More than 1,400 badgers vaccinated against TB in Wales
More than 1,400 badgers have been vaccinated under trials to drive down bovine TB in Wales.
Environment Minister John Griffiths said the Welsh government had completed the first part of its badger vaccination programme.
The trials replaced a controversial cull, which was scrapped in March, and were carried out in parts of west Wales dubbed an intensive action area (IAA).
Options for vaccinating in other areas are being considered.
The IAA is primarily located in north Pembrokeshire, but includes small parts of Ceredigion and Carmarthenshire.
The Welsh government said last year it was one of the areas with the highest incidence of bovine TB in Europe.
Mr Griffiths said: "Provisional figures indicate that since May we have successfully caught and vaccinated over 1,400 badgers in the IAA.
"Our vaccination programme has enabled Wales to take quick and decisive action to develop a degree of immunity to TB within the badger population in the IAA.

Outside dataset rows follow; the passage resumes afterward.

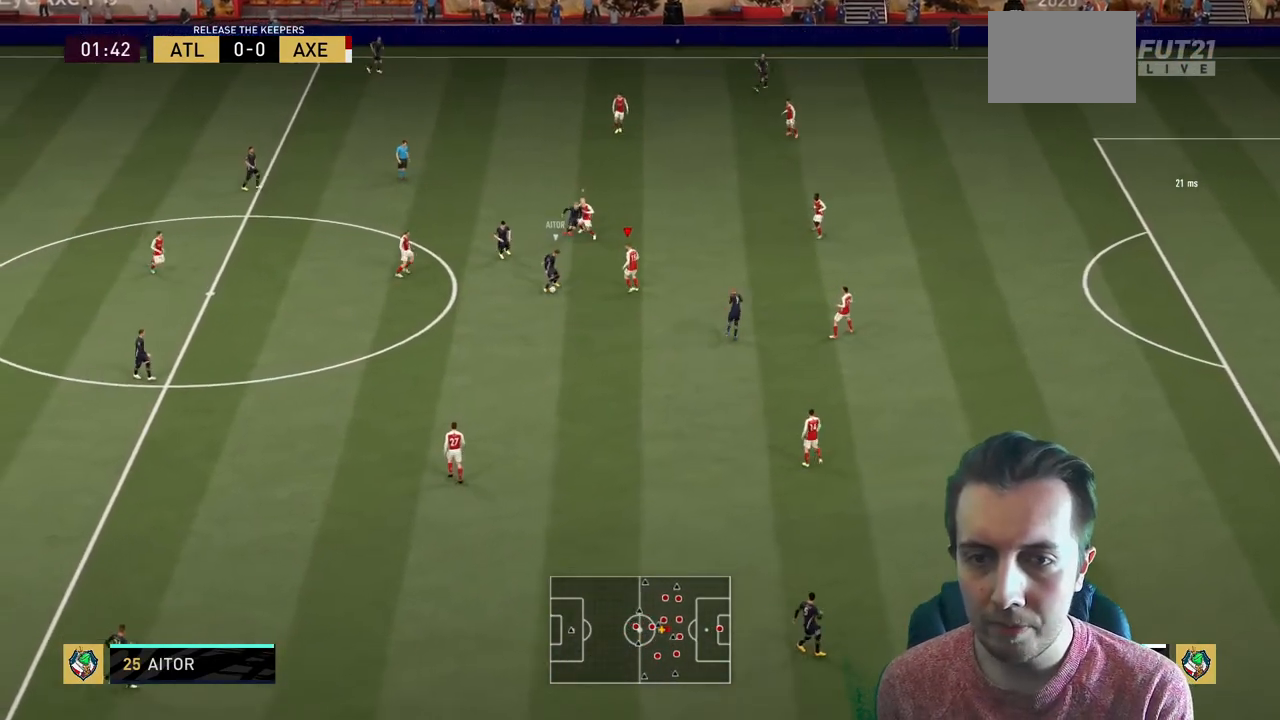
{"buttons": ["L2", "R2"], "left_stick": "down", "right_stick": "center", "events": [[66, "left_stick", "left"], [133, "L2", "down"], [233, "R2", "up"], [267, "left_stick", "down-left"], [400, "R2", "down"], [433, "left_stick", "down"]]}
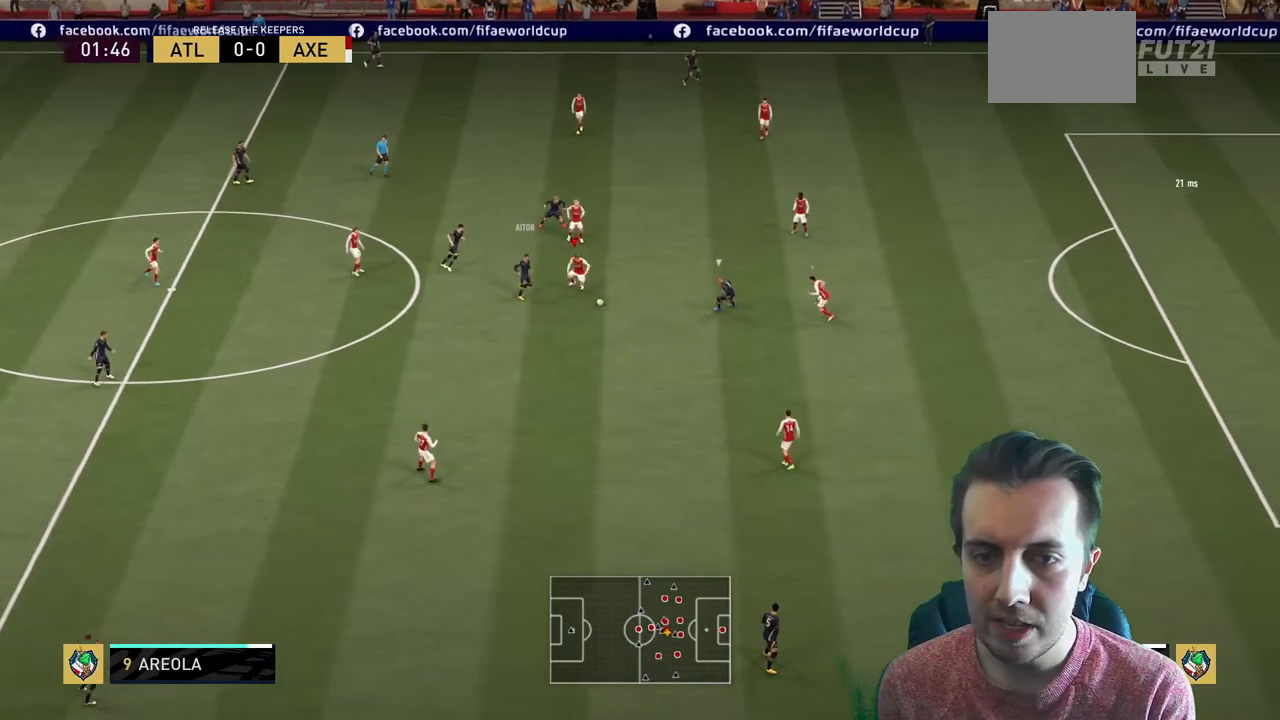
{"buttons": ["R2"], "left_stick": "down", "right_stick": "center", "events": [[234, "L2", "up"], [234, "left_stick", "down-right"], [334, "left_stick", "right"], [467, "L2", "down"], [467, "left_stick", "down"], [501, "L2", "up"]]}
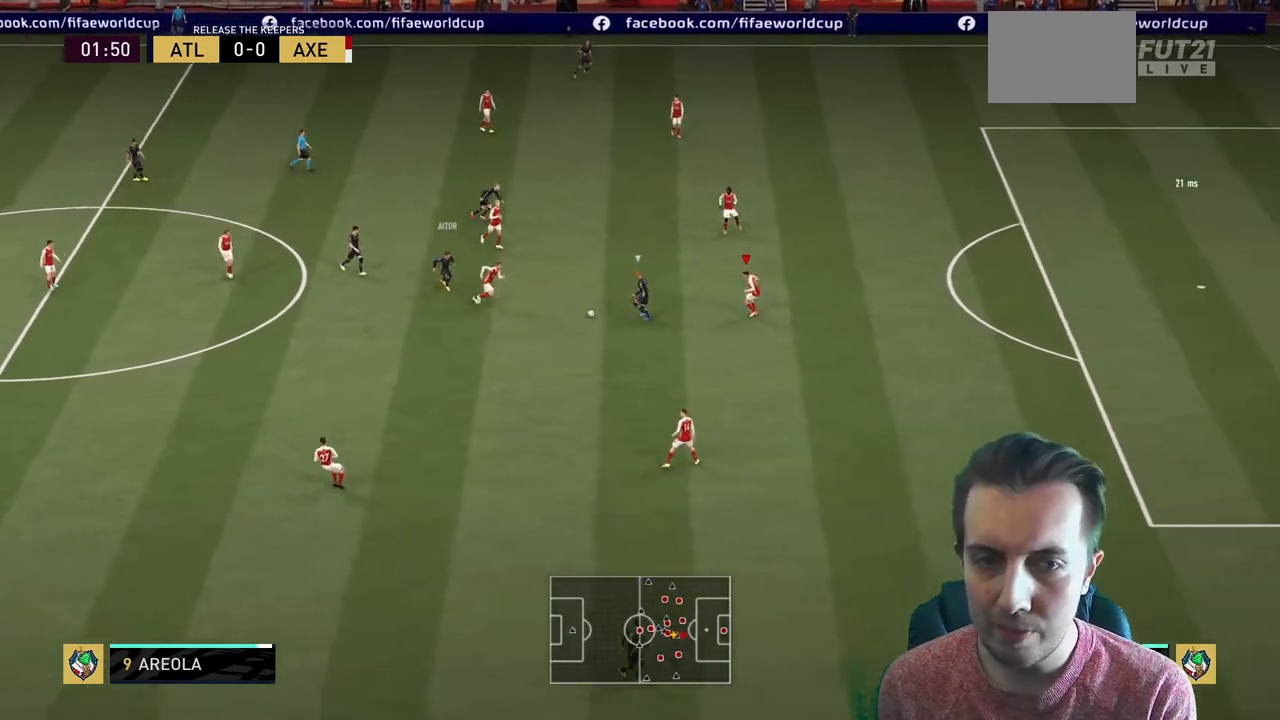
{"buttons": ["L2", "R2"], "left_stick": "up-left", "right_stick": "center", "events": [[33, "left_stick", "left"], [233, "L2", "down"], [300, "left_stick", "up-left"]]}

"We believe that this should reduce the risk of TB transmission from badgers to cattle and contribute to the eradication of bovine TB over time."
The minister has asked Chief Veterinary Officer for Wales Dr Christianne Glossop to consider other areas for vaccination.
He added: "The success of the badger vaccination initiative is dependent on staff being granted access to as much land as possible.
"I would like to thank farmers and landowners for their ongoing co-operation and encourage other partners and stakeholders to consider how they could work with us to increase the number of badgers we can vaccinate in Wales."
The IAA covers 288 sqkm (110 sqm) and it is thought to be the first time a project to cage and vaccinate badgers has been carried out on this scale.
The decision to scrap the cull angered political opponents and agricultural unions who say the disease has a devastating impact on cattle farms.